I agree, too, and would expect pretty much everyone on this site to agree. But believing that the ZX81 and Spectrum had a huge impact is not the same as believing Clive Sinclair deserves the credit for them or that his other disasters should be ignored.Alessandro wrote: ↑Fri Jun 22, 2018 10:28 pm The number of people which made their first steps into information technology, from simple amateurs like myself, to professional programmers, aided by Sinclair's most popular computer is presumably very high. I believe this is the most important legacy of Sinclair's involvement in the home computer industry to this day.
At least some of the credit for the ZX81 and Spectrum should go to Richard Altwasser, Steve Vickers, Rick Dickinson, Jim Westwood, Nigel Searle, etc. It's fair also to give Clive Sinclair credit; he clearly must have also been involved. But was the genius of the ZX81 and Spectrum in the strategic decisions (where I think we can assume Clive Sinclair was heavily involved) or the specific designs (where he was less likely to have been)? I think the latter: the ZX series of computers were great pieces of minimal design, but they really weren't the only home computers. In the early 1980s, the UK market was awash with competing home computer designs (even including the terrible Jupiter Ace!).

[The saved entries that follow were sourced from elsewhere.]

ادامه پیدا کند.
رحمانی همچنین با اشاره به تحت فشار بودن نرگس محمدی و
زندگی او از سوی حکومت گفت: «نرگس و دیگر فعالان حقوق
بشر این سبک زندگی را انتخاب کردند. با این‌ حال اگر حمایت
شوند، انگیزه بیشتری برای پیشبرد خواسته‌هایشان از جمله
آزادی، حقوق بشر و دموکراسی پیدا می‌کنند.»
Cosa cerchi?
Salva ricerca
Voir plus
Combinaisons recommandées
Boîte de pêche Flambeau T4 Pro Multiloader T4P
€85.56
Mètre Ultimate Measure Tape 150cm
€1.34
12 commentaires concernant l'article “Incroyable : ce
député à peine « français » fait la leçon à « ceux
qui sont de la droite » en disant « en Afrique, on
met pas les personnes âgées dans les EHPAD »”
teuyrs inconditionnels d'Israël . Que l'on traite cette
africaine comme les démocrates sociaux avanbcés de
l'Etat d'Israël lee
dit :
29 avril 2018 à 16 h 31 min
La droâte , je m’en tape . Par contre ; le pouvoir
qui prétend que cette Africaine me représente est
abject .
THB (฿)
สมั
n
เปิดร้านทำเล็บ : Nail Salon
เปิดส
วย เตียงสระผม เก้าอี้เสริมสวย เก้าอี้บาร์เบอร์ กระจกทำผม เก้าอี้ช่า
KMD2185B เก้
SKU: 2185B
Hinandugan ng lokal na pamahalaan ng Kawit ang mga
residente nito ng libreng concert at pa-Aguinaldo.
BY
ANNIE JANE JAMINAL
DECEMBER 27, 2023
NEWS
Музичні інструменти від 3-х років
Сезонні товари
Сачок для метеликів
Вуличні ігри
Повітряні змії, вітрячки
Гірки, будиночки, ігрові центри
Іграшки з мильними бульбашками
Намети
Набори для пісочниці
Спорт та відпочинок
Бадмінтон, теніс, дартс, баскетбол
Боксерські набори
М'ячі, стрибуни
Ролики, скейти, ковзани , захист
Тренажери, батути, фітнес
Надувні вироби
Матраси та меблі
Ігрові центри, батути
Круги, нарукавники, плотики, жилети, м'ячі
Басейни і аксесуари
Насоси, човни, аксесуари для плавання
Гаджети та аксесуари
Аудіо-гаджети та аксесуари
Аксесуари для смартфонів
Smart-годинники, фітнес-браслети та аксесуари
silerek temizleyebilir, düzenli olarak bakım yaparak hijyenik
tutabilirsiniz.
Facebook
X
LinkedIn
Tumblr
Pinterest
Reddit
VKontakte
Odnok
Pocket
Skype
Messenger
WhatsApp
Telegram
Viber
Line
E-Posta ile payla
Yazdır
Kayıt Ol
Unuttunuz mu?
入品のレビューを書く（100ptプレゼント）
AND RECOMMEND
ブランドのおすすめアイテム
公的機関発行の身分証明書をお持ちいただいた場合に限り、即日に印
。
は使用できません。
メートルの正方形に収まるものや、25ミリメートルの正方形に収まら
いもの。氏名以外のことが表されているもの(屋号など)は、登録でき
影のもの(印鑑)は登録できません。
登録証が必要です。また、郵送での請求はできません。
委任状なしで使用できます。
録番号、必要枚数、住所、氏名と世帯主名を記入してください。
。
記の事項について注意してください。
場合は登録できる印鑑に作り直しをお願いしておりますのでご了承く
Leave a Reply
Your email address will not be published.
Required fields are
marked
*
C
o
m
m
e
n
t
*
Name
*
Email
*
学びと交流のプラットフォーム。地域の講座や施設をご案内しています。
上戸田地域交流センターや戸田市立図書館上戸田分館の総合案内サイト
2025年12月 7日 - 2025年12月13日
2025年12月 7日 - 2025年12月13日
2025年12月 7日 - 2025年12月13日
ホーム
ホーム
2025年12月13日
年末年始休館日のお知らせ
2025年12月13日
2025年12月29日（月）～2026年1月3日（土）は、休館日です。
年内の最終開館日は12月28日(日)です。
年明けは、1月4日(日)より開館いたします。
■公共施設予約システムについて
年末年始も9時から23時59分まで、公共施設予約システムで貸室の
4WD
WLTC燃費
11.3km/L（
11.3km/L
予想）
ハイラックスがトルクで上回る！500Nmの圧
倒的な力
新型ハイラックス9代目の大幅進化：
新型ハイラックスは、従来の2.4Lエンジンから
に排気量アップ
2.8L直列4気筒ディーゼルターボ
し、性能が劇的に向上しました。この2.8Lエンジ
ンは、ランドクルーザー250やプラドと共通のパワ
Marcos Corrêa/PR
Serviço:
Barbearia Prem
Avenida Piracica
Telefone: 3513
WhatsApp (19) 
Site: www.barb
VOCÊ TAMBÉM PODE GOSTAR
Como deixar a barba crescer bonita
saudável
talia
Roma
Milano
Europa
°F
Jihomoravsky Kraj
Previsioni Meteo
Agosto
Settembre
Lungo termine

Also, after the ZX Spectrum, almost everything Clive Sinclair did turned to dust. Microdrives, the QL, the C5, portable CRTs, wafer-scale integration, etc. About the only thing that worked was the Z88 (which was a niche). And yes, we can blame him from not building on the ZX Spectrum. If we give him credit for successes, we have also to include his failures. It was presumably his strategic decision not to continue developing home computers. He had followed the ZX81 up with the Spectrum. He could have followed the Spectrum up with another consumer computer, too, but didn't. There certainly were proposals at Sinclair Research, such as the LC3 or Loki (though I suspect neither of those particular proposals would have been successful).
Acorn's success with the BBC Micro led to the Archimedes and ARM. Even Commodore went on to the Amiga. I believe Apple went on to other things, too.
But Sinclair went down blind alleys.
Yes, he was a visionary. His vision of electric vehicles, robotics and AI all seems prescient now, but it was little more than science fiction at the time, and Clive Sinclair contributed very little or nothing to realising them. The revolution under way at the time was the home computing revolution, and despite a winning start, Clive Sinclair failed to build on it. He had a winning hand, but played it badly.